Japan Geoscience Union Meeting 2018

Presentation information

[EE] Oral

S (Solid Earth Sciences) » S-IT Science of the Earth's Interior & Tectonophysics

[S-IT22] Interaction and Coevolution of the Core and Mantle in the Earth and Planets

Thu. May 24, 2018 9:00 AM - 10:30 AM International Conference Room (IC) (2F International Conference Hall, Makuhari Messe)

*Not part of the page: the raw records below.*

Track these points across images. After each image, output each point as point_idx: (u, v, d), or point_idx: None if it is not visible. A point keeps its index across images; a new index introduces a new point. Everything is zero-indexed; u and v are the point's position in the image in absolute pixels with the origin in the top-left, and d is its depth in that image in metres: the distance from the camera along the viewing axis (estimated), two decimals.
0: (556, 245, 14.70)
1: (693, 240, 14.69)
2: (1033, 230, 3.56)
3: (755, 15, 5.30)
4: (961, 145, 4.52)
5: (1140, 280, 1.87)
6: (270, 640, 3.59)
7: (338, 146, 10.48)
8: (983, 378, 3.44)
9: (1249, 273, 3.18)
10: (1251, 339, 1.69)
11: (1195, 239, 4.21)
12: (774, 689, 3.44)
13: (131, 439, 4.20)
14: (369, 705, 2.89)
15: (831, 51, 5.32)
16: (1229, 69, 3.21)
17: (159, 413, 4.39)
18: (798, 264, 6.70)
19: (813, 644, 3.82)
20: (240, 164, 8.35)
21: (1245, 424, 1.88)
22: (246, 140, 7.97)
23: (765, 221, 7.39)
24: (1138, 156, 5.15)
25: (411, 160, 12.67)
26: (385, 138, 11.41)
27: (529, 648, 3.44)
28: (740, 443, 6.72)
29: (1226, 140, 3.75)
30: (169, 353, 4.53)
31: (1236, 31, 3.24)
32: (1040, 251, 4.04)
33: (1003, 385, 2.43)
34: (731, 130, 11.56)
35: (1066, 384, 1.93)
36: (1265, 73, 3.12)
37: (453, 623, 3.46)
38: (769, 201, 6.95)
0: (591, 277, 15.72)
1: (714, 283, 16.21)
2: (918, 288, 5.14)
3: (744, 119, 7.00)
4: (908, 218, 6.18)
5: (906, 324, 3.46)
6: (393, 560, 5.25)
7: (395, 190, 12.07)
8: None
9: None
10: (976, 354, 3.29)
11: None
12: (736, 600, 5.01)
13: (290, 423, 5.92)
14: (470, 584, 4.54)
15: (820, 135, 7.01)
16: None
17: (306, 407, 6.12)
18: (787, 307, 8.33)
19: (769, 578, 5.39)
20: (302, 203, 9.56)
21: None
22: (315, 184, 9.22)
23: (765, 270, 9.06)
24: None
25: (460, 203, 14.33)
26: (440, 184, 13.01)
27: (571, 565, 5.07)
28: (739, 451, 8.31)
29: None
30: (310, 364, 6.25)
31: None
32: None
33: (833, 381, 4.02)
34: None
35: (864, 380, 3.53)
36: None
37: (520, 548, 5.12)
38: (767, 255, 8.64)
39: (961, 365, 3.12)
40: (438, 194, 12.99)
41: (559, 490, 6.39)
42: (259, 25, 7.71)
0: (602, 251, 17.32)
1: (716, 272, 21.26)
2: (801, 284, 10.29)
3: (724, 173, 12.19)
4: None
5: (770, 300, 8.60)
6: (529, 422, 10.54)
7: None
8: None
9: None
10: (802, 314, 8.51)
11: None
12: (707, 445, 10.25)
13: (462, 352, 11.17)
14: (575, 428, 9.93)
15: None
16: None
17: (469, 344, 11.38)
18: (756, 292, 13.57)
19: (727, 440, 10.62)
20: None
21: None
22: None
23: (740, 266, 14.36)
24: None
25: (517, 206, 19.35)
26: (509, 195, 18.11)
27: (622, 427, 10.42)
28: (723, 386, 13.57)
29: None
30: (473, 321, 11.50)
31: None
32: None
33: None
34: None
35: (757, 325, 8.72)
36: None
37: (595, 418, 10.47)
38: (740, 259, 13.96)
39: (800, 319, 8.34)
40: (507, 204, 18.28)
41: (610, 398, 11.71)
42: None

convener:Tsuyoshi Iizuka(University of Tokyo), Hidetoshi Shibuya(Department of Earth and Environmental Sciences, Faculty of Advanced Science and Technology, Kumamoto University), Taku Tsuchiya(愛媛大学地球深部ダイナミクス研究センター, 共同), Kenji Ohta(Department of Earth and Planetary Sciences, Tokyo Institute of Technology), Chairperson:Dekura Haruhiko, Yamazaki Daisuke

10:15 AM - 10:30 AM

[SIT22-36] Effects of core electrical conductivity on core surface flow models

*Masaki Matsushima1 (1.Department of Earth and Planetary Sciences, School of Science, Tokyo Institute of Technology)

Keywords:core electrical conductivity, core surface flow, secular variation, geomagnetic field

The Earth possesses its intrinsic magnetic field, which is generated and maintained by convective motions in the fluid core, known as dynamo action. As found in the induction equation, the temporal change of magnetic field is given by a summation of three terms; the motional induction, the advection, and the diffusion terms. The magnetic diffusion term can be much smaller than the others, and therefore it can be neglected for the magnetic field with length scale of outer core size and with time scales much shorter than magnetic diffusion time. Moreover, the stress-free boundary condition has been imposed at the core-mantle boundary (CMB). Most of core surface flow models have been obtained so far on the frozen-flux approximation, in which the magnitude of core electrical conductivity is equivalent to infinity. In reality, however, there exists a viscous boundary layer at the CMB, in which contribution of magnetic diffusion to temporal changes of geomagnetic field can never be neglected. Hence, to estimate core surface flows, the effect of magnetic diffusion is explicitly incorporated inside the boundary layer and the viscous force is presumed to be influential in considering force balance inside the boundary layer (Matsushima, 2015). Below the boundary layer, the effect of magnetic diffusion is assumed to be much less than the others, as in the frozen-flux hypothesis, and the tangentially geostrophic constraint or the tangentially magnetostrophic constraint is imposed. In this method, core electrical conductivity can play an important role in estimating core surface flows. The temporal variations in the radial component of magnetic field, Br, at the CMB are caused by magnetic diffusion only because of the no-slip condition for core flows there. The second partial derivative of Br with respect to the radius has thus relation to core electrical conductivity. This suggests that core electrical conductivity can be important to infer Br inside the core. Furthermore, on the tangentially magnetostrophic constraint, the electrical current density, which is connected with the Lorentz force, has relation to core electrical conductivity. In this presentation, effects of core electrical conductivity on core surface flow models are investigated for various values of core electrical conductivity, which are still controversial.